ComEd has also filed with the ICC to defer collection of 35% of the 2024 rate increase until 2026 to smooth the impact for customers.

Jones said carbon mitigation contracts are projected to save ComEd customers over $3 billion in energy charges between 2022 and 2027.

The company is also preparing to submit its multiyear plan with the Maryland Public Service Commission later this month, with proposed investments in line with the state’s Climate Solutions Now Act. Jones pointed to the $50 million in school bus electrification incentives Baltimore Gas and Electric has offered Maryland school districts as the type of investments the utility is making. (See Md. Climate Bills Become Law Without Hogan’s Signature.)

“Like Illinois, Maryland’s Climate Solutions Now Act has set aggressive climate and decarbonization targets, creating an environment where utility action and investment is a key priority and for which multiyear planned frameworks are particularly well suited,” Butler said.

CenterPoint to Invest $43B, Addressing Customer Growth

CenterPoint Energy (NYSE:CNP) said Friday it plans to increase its 10-year capital plan to $43 billion through 2030, with a focus on additional investments in grid reliability and modernization.

CEO David Lesar told analysts on an earnings call that the company has added $2.3 billion to the capex plan and identified an additional $3 billion of potential opportunities that will be folded in “when we believe we can operationally execute it, efficiently fund it, and minimize the regulatory lag associated in recovering it.”

The Houston-based utility reported fourth-quarter earnings of $122 million ($0.19/share) and year-end earnings of $1.01 billion ($1.59/share), compared to $641 million ($1.01/share) and $1.39 billion ($2.28/share) for the same periods in the previous year.

“We continue to execute well; 2022 was truly an exciting and productive year,” Lesar said during the call. “We are confident that this strong momentum will continue into the new year.”

He noted it was the 11th straight quarter CenterPoint has exceeded or met its own expectations for earnings guidance. Lesar has been CEO for the last 10 of those quarters.

The infrastructure investment will be needed. Texas has added nearly 1.1 million jobs since the COVID-19 recession, Lesar said. Houston, CenterPoint’s primary electric service region, has added 179,000 jobs and increased its population by almost 300,000 to nearly 7 million, he said.

“This is now like adding a city the size of Irvine, Calif., to our footprint in just one year,” Lesar said. “We see this trend continuing as the Texas miracle keeps humming along.

“This growth is just one of the reasons we believe we are uniquely positioned as a company.”

The company’s share price closed at $29.22 Friday, a gain of 16 cents on the day.

Entergy Takes Hit from Grand Gulf

Entergy (NYSE:ETR) on Thursday reported earnings of $106 million ($0.51/share) for the quarter and $1.1 billion ($5.37/share) for the year. That compared to $259 million ($1.28/share) for 2021’s fourth quarter and $1.12 billion ($5.54/share) for the year.

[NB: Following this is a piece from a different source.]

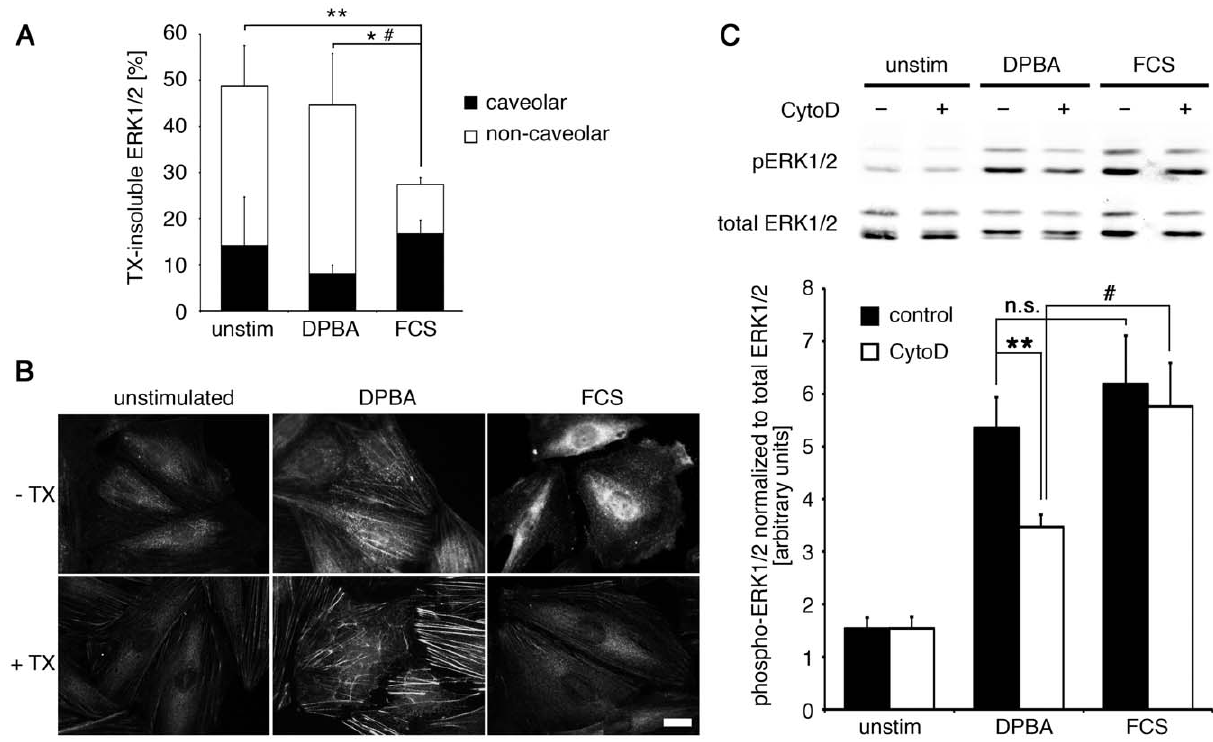
Figure 5. The cytoskeletal fraction of ERK1/2 is mobilized upon FCS, but not DPBA, stimulation. (A) A7r5 cells were treated with either DPBA or FCS and then subjected to subcellular fractionation into cytoskeletal and soluble fractions by Triton X-100 extraction. ERK1/2 subcellular distribution was analyzed by western blotting and densitometry. The graph shows the percentage of total ERK1/2 found in the caveolar and non- caveolar (cytoskeletal) TX-insoluble fractions at late time points of stimulation (30 minutes and 60 minutes). Statistical significance was tested by two- tailed Student’s T-Tests (non-caveolar insoluble fraction: *p , 0.05 DPBA vs. FCS, **p , 0.01 unstimulated vs. FCS; caveolar insoluble fraction: # p , 0.05 DPBA vs. FCS). (B) A7r5 cells were grown on coverslips were subjected to TX extraction before fixing and staining for phospho-ERK1/2. Please note that filamentous phospho-ERK1/2 staining after DPBA stimulation is TX resistant, while the nuclear and diffuse perinuclear phospho-ERK1/2 staining after FCS stimulation is not. Scale bar, 20 m m. (C) A7r5 cells, pretreated with Cytochalasin D for one hour or control treated (solvent only), were stimulated with either FCS or DPBA, or left unstimulated, for another hour. Lysates were subjected to western blotting with a total ERK1/2 antibody and a phospho-ERK1/2 antibody. The graph shows phospho-ERK1/2 relative to total ERK1/2. Statistical significance was tested by a paired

The results included a $551 million charge, $413 million after tax, for System Energy Resources Inc. (SERI), the Entergy subsidiary that owns the Grand Gulf Nuclear Station in Mississippi. FERC in December issued two orders involving the plant’s customer rate impacts. The orders addressed a series of uncertain tax positions that SERI took.

The New Orleans-based company has begun issuing refunds to ratepayers. It reached a $300 million settlement with the Mississippi Public Service Commission last June.

“We still believe that a global settlement with the remaining retail regulators on terms similar to the agreement with the MPSC would be in the best interest of all parties,” Entergy CEO Drew Marsh told financial analysts during the quarterly conference call. “It would resolve disruptive litigation uncertainty for SERI and our stakeholders, including our regulators, accelerate meaningful value to customers, avoid costly and unnecessary third-party litigation fees and allow all parties to move forward with fewer distractions.”

Entergy’s earnings exceeded Zacks Investment Research projections of $0.45/share. Entergy’s share price ended the week at $109.42, up $1.87 from Wednesday’s close.